#rsrh Media chafing under Gulf spill restrictions.

Come, I will conceal nothing from you: there is a part of me that enjoys the baffled outrage.  These people apparently didn’t expect this sort of thing from this administration:

A pilot wanted to take a photographer from The Times-Picayune of New Orleans to snap photographs of the oil slicks blackening the water. The response from a BP contractor who answered the phone late last month at the command center was swift and absolute: Permission denied.

“We were questioned extensively. Who was on the aircraft? Who did they work for?” recalled Rhonda Panepinto, who owns Southern Seaplane with her husband, Lyle. “The minute we mentioned media, the answer was: ‘Not allowed.’ ”

Journalists struggling to document the impact of the oil rig explosion have repeatedly found themselves turned away from public areas affected by the spill, and not only by BP and its contractors, but by local law enforcement, the Coast Guard and government officials.

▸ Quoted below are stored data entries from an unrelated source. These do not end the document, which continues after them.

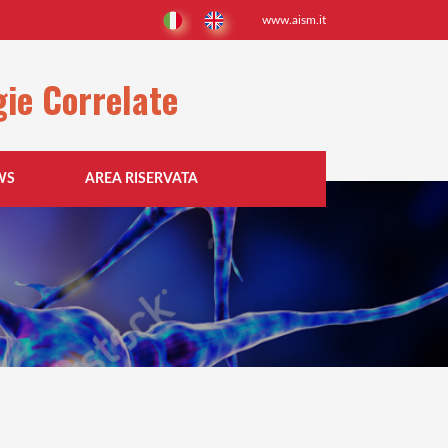
www.aism.it
gie Correlate
WS
AREA RISERVATA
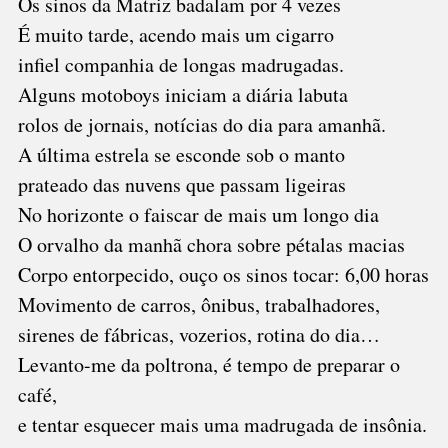
Os sinos da Matriz badalam por 4 vezes
É muito tarde, acendo mais um cigarro
infiel companhia de longas madrugadas.
Alguns motoboys iniciam a diária labuta
rolos de jornais, notícias do dia para amanhã.
A última estrela se esconde sob o manto
prateado das nuvens que passam ligeiras
No horizonte o faiscar de mais um longo dia
O orvalho da manhã chora sobre pétalas macias
Corpo entorpecido, ouço os sinos tocar: 6,00 horas
Movimento de carros, ônibus, trabalhadores,
sirenes de fábricas, vozerios, rotina do dia…
Levanto-me da poltrona, é tempo de preparar o
café,
e tentar esquecer mais uma madrugada de insônia.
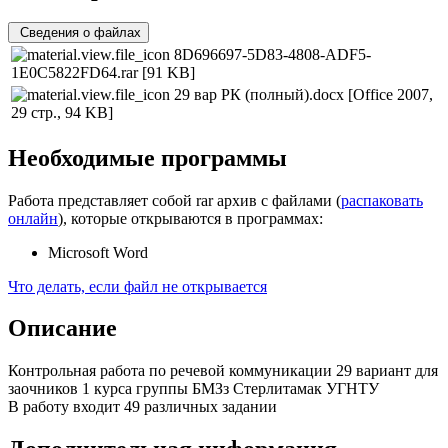
Сведения о файлах
8D696697-5D83-4808-ADF5-
1E0C5822FD64.rar
[91 KB]
29 вар РК (полный).docx
[Office 2007,
29 стр., 94 KB]
Необходимые программы
Работа представляет собой rar архив с файлами (
распаковать
онлайн
), которые открываются в программах:
Microsoft Word
Что делать, если файл не открывается
Описание
Контрольная работа по речевой коммуникации 29 вариант для
заочников 1 курса группы БМЗз Стерлитамак УГНТУ
В работу входит 49 различных задании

(Via Instapundit) In fact, it’s kind of heartening that this kind of naivete can still exist in our cynical world.  The administration is infamous about maintaining strict image control, to the point where even the reliably right-wing neoconservative Columbia Journalism Review protested (futilely).  From said protest article:

Yesterday, though, press secretary Robert Gibbs took questions on the handouts from several print journalists, upset that when President Obama put pen to paper and issued his forty-seventh executive order, laying out restrictions governing federal funds and abortion as part of an agreement he reached with Michigan congressman Bart Stupak and other anti-abortion Democrats in his efforts to pass the health care bill, no press, let alone independent photographers, were there to witness it.

Ed Henry of CNN first raised the issue:

HENRY: What about allowing us in, for openness and transparency?GIBBS: We’ll have a nice picture from Pete that will demonstrate that type of transparency.

…and they actually thought that the White House would sign off on anything but the bare minimum of recording something that would make the White House look bad? What do they think that this is, the Bush administration? Barack Obama has nowhere near that much healthy respect for the media.